Mais en 2018, le président américain de l'époque Donald Trump est sorti de l’accord de Vienne. Les sanctions économiques ont été rétablies, ravivant les tensions entre les deux pays. Depuis son élection, Joe Biden a affirmé son ambition de revenir dans l’accord. Mais les relations restent très compliquées. La levée des sanctions attendue par l’Iran n’est pas encore effective. Et le 23 février dernier, le parlement du pays a voté une loi pour ne plus se soumettre à certaines inspections de l’AIEA.
La France, l’Allemagne et le Royaume-Uni ont projeté de faire une résolution qu’ils ont finalement abandonnée jeudi. Un signe d’assouplissement dans une situation extrêmement tendue. "C’est une question de protocole et de susceptibilité très très forte. Tout le monde sait très bien que l’Iran est en train d’enrichir l’uranium. La décision européenne est extrêmement bonne si on veut trouver une solution", analyse Bernard Hourcade, géographe spécialiste de l’Iran et directeur de recherche émérite au CNRS.
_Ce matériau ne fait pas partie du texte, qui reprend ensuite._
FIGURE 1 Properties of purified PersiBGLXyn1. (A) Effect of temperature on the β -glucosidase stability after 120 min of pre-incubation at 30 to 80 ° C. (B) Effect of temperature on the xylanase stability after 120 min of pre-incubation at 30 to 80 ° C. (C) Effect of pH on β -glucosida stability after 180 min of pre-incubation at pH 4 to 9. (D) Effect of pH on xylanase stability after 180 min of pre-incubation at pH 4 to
Dans ce dossier, l’Europe tente donc de jouer l’intermédiaire entre les Etats-Unis et l’Iran. "Londres, Paris et Berlin s’étaient proposés de jouer les intermédiaires entre Washington et Téhéran. Pour l’instant la situation est bloquée et les Européens maintiennent une position qui se veut constructive", explique David Rigoulet-Roze, enseignant chercheur rattaché à l'Institut français d'analyse stratégique (IFAS). De son côté, Téhéran a salué cette décision de ne pas faire de résolution, dans un communiqué du porte-parole des Affaires étrangères.
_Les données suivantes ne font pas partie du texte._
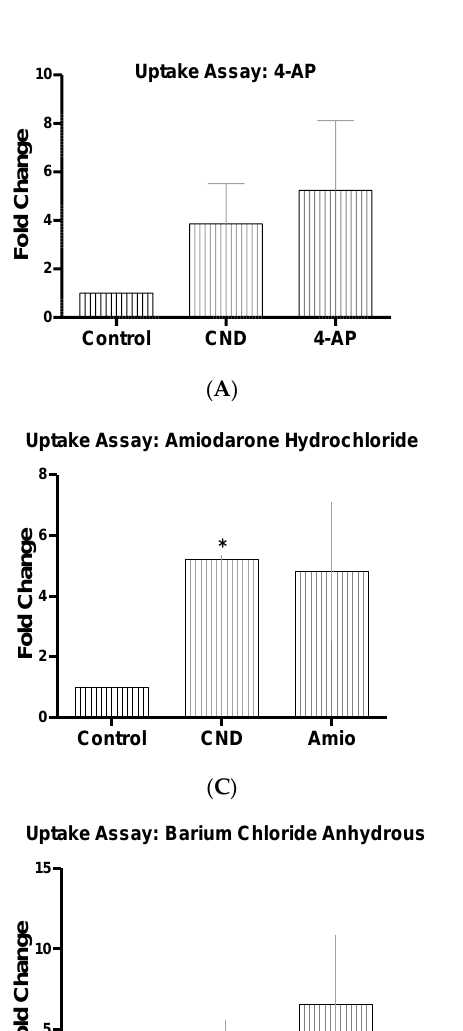
fluorescent intensity ( p > 0.05). Other endocytosis disrupting inhibitors were also tested (Figure 9A–C) and demonstrated no significant change in fluorescence of CNDs ( p > 0.05).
Toutefois, le bras de fer continue entre l’Iran et les États-Unis, malgré que les pays sont d'accord sur l’issue : ce JCPOA, l’accord de Vienne. Mais l’Iran, pour qui les sanctions ont provoqué une grave crise économique, attend que les Etats-Unis fassent le premier pas. "L’accord sur le nucléaire a été pour l’Iran une victoire exceptionnelle. Avec la levée des sanctions, l’Iran est devenue un eldorado, un immense marché. Cet optimisme-là a été arrêté immédiatement par la décision de Trump de se retirer de l’accord. L’humiliation iranienne est exceptionnelle", détaille Bernard Hourcade.
Si le blocage persiste, la situation pourrait s’envenimer. "Au niveau régional, il y a une montée de la tension qui est très perceptible. On sent bien qu’on fait monter les enchères de part et d’autre. Il y a une pression des deux côtés mais il y a beaucoup de points d’interrogation sur les risques que ça peut comporter", constate David Rigoulet-Roze.
Et surtout, la situation pourrait être préjudiciable pour l’Iran. Les sanctions fixées par les États-Unis provoquent une très importante crise économique dans le pays. "Il y en a plein en Iran qui veulent quitter le traité de non-prolifération. Il y a un gros problème de confiance vis-à-vis des États-Unis. Il y a une grave crise économique", assure Thierry Coville, spécialiste de l’Iran et chercheur à l'Institut des relations internationales et stratégiques (IRIS).
Après cette décision de l’Europe de ne pas condamner l’Iran, les Etats-Unis espèrent pouvoir dialoguer avec ses dirigeants. Une première invitation avait été déclinée. Cette fois-ci, c’est peut-être la bonne.